*What you will do:*
Continue the article on long COVID and gambling risk from the point where it stops.

Document extract Block Start

New research into long COVID suggests impacts on brain chemistry that could put gamblers at increased risk of problematic behavior patterns. The science of COVID-19 is still in its infancy, and the medical community is still uncertain about many things. These include why some people continue to suffer the effects of a COVID-19 infection for months or years, while others appear to make a full recovery in days or weeks.
Theories are beginning to emerge, however. Neurological symptoms are common among those who report lasting effects. Many experience “brain fog,” a colloquial term for general issues with mental processing and recalling information.
Emerging research on such symptoms points to an area of neurological science that intersects with gambling-related behavioral pathologies. Though further investigation is needed, it looks as if gambling could be especially risky for people suffering from brain fog after a COVID infection.
This inference comes from putting together two separate findings:
- Post-COVID neurological symptoms correlate with lower serotonin levels
- Low serotonin levels correlate with riskier gambling behavior
Conflicting Research About Long COVID
Though opinions on long COVID vary in the medical community, a group of Yale researchers led by Dr. Shelli F. Farhadian1 defined the term:
Long COVID … refers to a range of symptoms that may persist for weeks to months after acute COVID-19.

Document extract Block End
Entries shown Block Start

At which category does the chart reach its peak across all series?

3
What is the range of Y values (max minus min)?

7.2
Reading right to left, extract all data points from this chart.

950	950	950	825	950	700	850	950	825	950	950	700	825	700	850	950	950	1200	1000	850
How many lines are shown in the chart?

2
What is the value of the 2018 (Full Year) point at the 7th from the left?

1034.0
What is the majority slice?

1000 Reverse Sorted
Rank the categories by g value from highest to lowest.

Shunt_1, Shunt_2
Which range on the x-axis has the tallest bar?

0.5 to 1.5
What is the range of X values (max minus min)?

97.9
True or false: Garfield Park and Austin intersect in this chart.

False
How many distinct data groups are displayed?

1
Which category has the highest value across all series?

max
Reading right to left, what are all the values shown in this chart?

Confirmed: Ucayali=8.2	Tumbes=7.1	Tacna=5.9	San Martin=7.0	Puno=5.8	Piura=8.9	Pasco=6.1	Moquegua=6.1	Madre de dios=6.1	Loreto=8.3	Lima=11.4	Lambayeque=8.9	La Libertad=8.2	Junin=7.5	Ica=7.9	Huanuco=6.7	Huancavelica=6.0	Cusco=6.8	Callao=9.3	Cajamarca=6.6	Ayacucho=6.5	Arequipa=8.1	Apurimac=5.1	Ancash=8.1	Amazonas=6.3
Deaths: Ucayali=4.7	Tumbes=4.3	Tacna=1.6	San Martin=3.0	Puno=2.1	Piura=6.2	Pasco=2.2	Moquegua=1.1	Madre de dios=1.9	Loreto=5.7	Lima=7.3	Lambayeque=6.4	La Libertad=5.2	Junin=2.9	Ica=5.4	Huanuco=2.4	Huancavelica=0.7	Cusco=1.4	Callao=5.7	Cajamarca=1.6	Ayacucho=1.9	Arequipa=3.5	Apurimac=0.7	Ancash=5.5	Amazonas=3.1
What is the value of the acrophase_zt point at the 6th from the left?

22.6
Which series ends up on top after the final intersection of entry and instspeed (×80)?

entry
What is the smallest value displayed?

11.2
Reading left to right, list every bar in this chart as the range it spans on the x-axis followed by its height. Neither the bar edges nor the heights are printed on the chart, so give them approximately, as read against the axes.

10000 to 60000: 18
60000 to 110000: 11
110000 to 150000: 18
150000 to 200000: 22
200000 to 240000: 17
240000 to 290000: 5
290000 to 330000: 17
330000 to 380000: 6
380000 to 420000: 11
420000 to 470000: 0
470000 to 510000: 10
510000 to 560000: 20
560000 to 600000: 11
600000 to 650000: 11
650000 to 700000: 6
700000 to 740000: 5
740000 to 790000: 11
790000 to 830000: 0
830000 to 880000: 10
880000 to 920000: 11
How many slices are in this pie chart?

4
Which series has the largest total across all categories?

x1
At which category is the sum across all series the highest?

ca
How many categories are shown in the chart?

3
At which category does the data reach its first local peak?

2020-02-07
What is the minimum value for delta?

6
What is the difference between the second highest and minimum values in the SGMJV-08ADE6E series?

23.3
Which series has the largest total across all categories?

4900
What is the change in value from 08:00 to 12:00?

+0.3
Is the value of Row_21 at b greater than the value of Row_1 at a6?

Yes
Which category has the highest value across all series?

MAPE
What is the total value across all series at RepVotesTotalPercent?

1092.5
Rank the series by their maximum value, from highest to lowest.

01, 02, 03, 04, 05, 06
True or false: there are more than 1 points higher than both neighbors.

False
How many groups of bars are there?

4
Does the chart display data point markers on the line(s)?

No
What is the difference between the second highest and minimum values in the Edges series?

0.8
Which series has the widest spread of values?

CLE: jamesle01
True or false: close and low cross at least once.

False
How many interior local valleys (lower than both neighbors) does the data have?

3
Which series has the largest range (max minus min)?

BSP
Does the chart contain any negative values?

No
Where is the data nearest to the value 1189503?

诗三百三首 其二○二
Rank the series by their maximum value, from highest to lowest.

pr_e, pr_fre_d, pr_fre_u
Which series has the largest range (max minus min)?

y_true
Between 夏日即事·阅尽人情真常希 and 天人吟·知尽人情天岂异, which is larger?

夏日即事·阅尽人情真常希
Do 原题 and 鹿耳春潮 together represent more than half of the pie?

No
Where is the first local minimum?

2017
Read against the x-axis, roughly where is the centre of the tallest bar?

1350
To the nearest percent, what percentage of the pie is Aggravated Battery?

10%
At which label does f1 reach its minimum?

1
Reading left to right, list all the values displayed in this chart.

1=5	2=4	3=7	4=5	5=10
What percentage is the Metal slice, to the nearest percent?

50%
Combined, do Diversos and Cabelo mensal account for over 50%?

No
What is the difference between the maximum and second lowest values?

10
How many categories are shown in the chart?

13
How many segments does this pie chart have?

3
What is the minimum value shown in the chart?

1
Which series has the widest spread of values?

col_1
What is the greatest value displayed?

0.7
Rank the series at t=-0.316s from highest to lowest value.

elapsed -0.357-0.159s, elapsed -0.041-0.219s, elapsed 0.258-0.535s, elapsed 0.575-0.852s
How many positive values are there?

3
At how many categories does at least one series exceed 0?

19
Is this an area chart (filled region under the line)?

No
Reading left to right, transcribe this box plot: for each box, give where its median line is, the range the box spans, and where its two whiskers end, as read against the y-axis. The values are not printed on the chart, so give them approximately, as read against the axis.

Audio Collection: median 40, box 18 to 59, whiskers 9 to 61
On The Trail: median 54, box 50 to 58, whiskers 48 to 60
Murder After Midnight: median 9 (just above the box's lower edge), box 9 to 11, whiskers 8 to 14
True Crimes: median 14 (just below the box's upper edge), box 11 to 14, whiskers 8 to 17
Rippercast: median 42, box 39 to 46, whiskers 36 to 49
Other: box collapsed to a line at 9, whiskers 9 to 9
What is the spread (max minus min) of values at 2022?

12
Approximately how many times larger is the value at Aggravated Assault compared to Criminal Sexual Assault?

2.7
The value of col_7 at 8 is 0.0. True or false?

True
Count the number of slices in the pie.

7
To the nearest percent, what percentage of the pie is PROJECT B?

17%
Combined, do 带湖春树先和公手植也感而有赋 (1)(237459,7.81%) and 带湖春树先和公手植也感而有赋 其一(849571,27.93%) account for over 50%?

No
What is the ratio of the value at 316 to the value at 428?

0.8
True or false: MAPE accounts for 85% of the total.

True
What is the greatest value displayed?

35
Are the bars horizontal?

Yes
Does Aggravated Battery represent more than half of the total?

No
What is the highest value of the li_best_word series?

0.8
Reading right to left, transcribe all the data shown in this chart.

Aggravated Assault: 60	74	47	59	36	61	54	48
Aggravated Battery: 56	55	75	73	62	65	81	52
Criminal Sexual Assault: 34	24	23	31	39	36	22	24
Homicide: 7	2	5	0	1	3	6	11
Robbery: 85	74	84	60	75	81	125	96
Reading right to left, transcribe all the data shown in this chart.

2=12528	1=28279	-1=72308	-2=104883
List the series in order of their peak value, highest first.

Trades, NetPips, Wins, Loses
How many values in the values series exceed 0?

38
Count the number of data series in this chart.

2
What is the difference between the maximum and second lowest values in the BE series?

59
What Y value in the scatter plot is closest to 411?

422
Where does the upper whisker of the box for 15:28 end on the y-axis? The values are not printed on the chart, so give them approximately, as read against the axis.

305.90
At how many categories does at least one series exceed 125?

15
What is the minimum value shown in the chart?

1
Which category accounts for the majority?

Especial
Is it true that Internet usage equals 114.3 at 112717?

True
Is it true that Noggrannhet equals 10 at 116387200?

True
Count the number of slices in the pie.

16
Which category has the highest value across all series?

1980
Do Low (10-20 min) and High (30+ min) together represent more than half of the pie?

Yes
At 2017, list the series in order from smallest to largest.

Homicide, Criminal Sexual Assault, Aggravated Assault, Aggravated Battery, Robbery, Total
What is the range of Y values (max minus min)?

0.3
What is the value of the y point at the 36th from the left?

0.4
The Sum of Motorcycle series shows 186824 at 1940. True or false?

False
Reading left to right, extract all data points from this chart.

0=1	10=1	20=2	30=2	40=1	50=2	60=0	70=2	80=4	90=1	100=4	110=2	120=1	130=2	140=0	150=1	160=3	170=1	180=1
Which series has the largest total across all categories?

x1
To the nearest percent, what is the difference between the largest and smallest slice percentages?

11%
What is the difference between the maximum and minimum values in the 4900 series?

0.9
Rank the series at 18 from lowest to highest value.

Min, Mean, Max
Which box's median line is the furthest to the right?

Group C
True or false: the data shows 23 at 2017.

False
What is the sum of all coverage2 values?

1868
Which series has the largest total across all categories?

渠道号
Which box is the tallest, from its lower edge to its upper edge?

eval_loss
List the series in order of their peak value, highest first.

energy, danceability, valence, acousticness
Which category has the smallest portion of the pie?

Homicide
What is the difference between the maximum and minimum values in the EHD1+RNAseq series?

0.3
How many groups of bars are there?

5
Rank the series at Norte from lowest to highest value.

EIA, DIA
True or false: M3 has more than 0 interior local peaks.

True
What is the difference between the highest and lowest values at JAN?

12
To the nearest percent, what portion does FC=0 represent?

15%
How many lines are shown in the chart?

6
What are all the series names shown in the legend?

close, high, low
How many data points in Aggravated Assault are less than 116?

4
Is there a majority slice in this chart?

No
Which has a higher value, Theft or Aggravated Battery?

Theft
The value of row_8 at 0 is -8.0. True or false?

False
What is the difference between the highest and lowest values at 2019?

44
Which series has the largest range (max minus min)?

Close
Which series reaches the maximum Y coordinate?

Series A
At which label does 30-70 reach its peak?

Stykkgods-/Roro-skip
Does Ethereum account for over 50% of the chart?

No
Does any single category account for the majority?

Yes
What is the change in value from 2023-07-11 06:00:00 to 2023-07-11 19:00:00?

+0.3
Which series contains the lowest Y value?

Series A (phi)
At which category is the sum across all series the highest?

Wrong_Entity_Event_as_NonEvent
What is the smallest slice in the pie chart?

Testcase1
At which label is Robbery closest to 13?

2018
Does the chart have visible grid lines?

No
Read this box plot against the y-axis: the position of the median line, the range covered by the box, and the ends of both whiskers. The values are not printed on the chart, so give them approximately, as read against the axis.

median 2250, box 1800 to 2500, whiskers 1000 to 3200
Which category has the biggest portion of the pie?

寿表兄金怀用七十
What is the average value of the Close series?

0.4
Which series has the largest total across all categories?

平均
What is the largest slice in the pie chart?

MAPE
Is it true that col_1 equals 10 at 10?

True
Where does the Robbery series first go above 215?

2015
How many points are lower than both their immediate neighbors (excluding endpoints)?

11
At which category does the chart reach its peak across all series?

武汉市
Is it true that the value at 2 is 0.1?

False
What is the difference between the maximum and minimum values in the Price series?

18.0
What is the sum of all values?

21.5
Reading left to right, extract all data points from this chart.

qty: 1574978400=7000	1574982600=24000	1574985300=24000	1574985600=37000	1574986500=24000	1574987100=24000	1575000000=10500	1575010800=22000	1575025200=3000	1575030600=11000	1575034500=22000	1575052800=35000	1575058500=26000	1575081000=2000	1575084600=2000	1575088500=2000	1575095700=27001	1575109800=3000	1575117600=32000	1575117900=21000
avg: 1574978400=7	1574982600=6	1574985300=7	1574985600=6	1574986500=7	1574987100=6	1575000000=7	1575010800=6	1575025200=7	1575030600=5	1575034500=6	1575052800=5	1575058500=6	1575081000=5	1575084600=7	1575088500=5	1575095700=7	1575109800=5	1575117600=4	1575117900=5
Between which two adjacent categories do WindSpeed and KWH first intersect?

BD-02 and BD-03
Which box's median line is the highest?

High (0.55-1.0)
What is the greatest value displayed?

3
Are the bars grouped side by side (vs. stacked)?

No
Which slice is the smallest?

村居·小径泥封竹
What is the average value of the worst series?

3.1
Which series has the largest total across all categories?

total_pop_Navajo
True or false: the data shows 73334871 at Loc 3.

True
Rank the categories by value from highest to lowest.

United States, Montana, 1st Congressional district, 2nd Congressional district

Entries shown Block End

*Expected answer:*
Many other pieces of research likewise describe long COVID as a “post-acute” COVID-19 infection.
The study goes on to state that some people with the condition “report neuropsychiatric symptoms.” Another report, by a large team out of the National Institutes of Health (NIH) Clinical Center led by Dr. Yair Mina2, examined those symptoms more deeply.
It states that in the experimental study group:
The most common neuro-PASC symptoms were cognitive difficulties and fatigue, and there was evidence for mild cognitive impairment in half of the patients.
These studies also serve as examples of how unsettled the science around long COVID is at this point. The NIH study states:
The main proposed mechanisms of neuropathology in acute COVID-19 are systemic inflammation, neuroinflammation, and microvascular injury with leakage of blood products into the parenchyma and microthrombosis.
Farhadian’s team, on the other hand, failed to support that hypothesis:
When comparing individuals with neuro-PCC with control participants who had never had COVID-19, we found no evidence of overt neuroinflammation … or blood-brain barrier dysfunction … suggesting that persistent central nervous system immune activation is not a primary driver of neurological long COVID-19.
During this exploratory stage, it’s typical that findings can seem to contradict one another, particularly for a disease as multi-faceted as long COVID. Another study has suggested that a particular chemical — serotonin — could play a role in some symptoms.
Possible Link Between Long COVID, Low Serotonin
This third paper, from a large team led by Dr. Andrea Wong3, drew on data collected across multiple other studies and concluded that:
A common feature of both acute and post-acute SARS-CoV-2 infection is the formation of microthrombi […] the findings imply that thrombocytopenia may diminish the carrying capacity of the systemic circulation for serotonin.
Thrombocytopenia is a condition in which a person has a low number of platelets in their blood. That condition, in turn, can reduce the blood’s ability to move serotonin around the body.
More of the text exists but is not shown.